### INFORMATION PROVIDED
=== Section Start ===

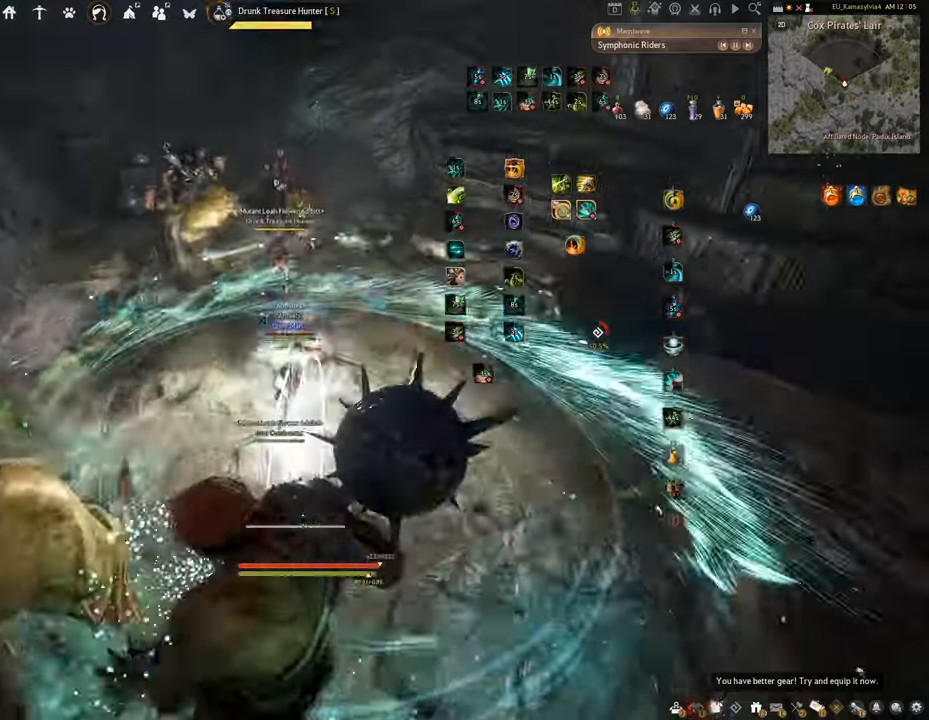
{"keys": ["f", "w"], "mouse": [], "events": []}
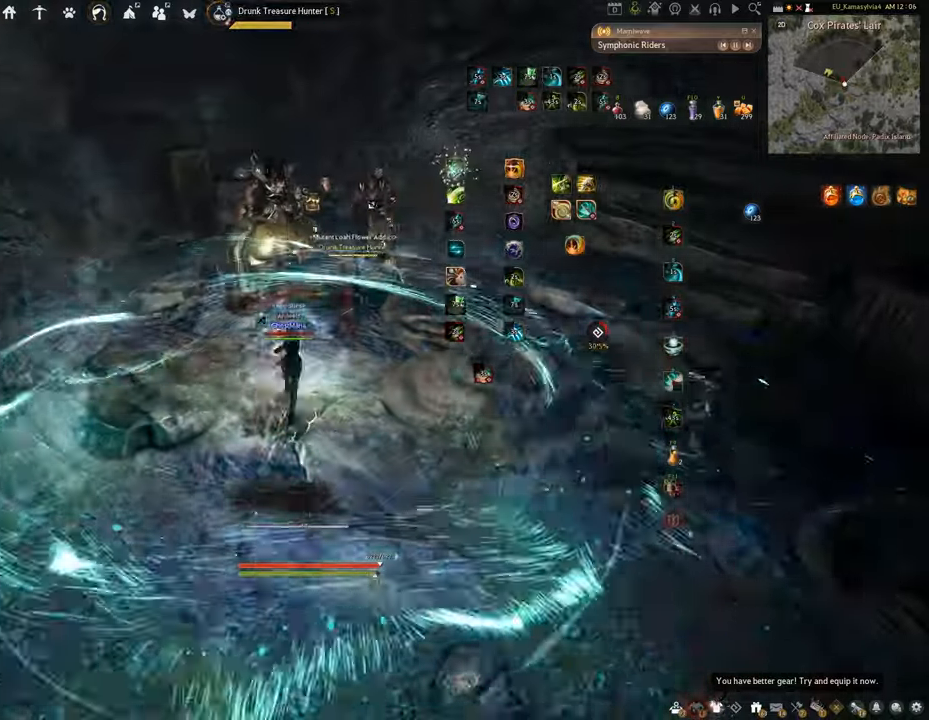
{"keys": ["f", "w"], "mouse": [], "events": []}
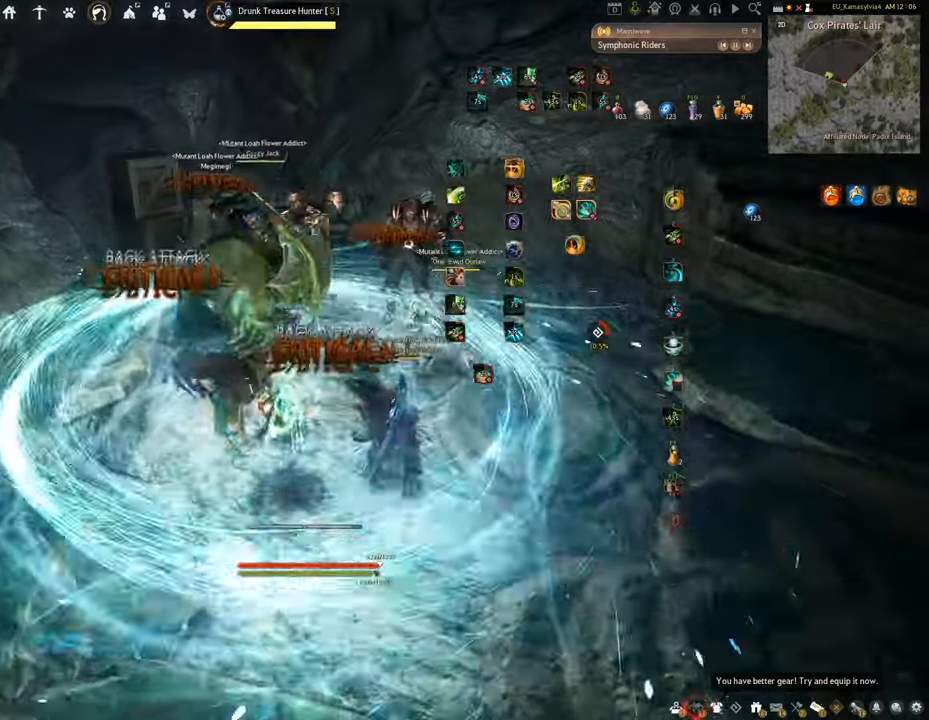
{"keys": ["f"], "mouse": [], "events": [[351, "w", "up"]]}
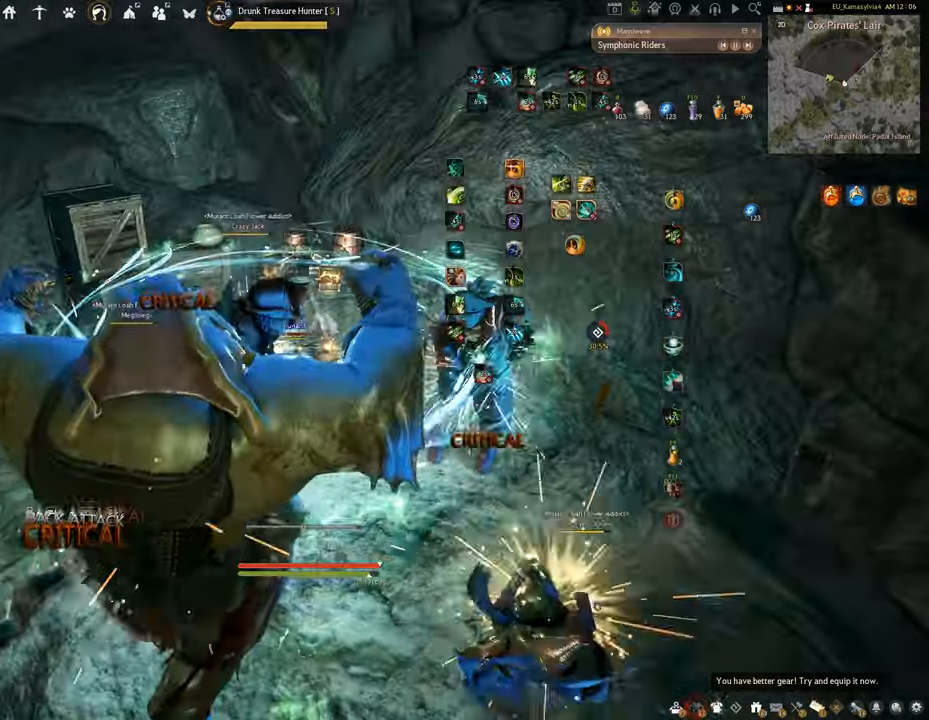
{"keys": ["f", "s"], "mouse": [], "events": [[33, "s", "down"]]}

=== Section End ===

### TASK TO COMPLETE
Excluding all images, transcribe the material word for word.

### WRITTEN RESPONSE
{"keys": ["f", "w"], "mouse": [], "events": []}
{"keys": ["f", "w"], "mouse": [], "events": []}
{"keys": ["f"], "mouse": [], "events": [[351, "w", "up"]]}
{"keys": ["f", "s"], "mouse": [], "events": [[33, "s", "down"]]}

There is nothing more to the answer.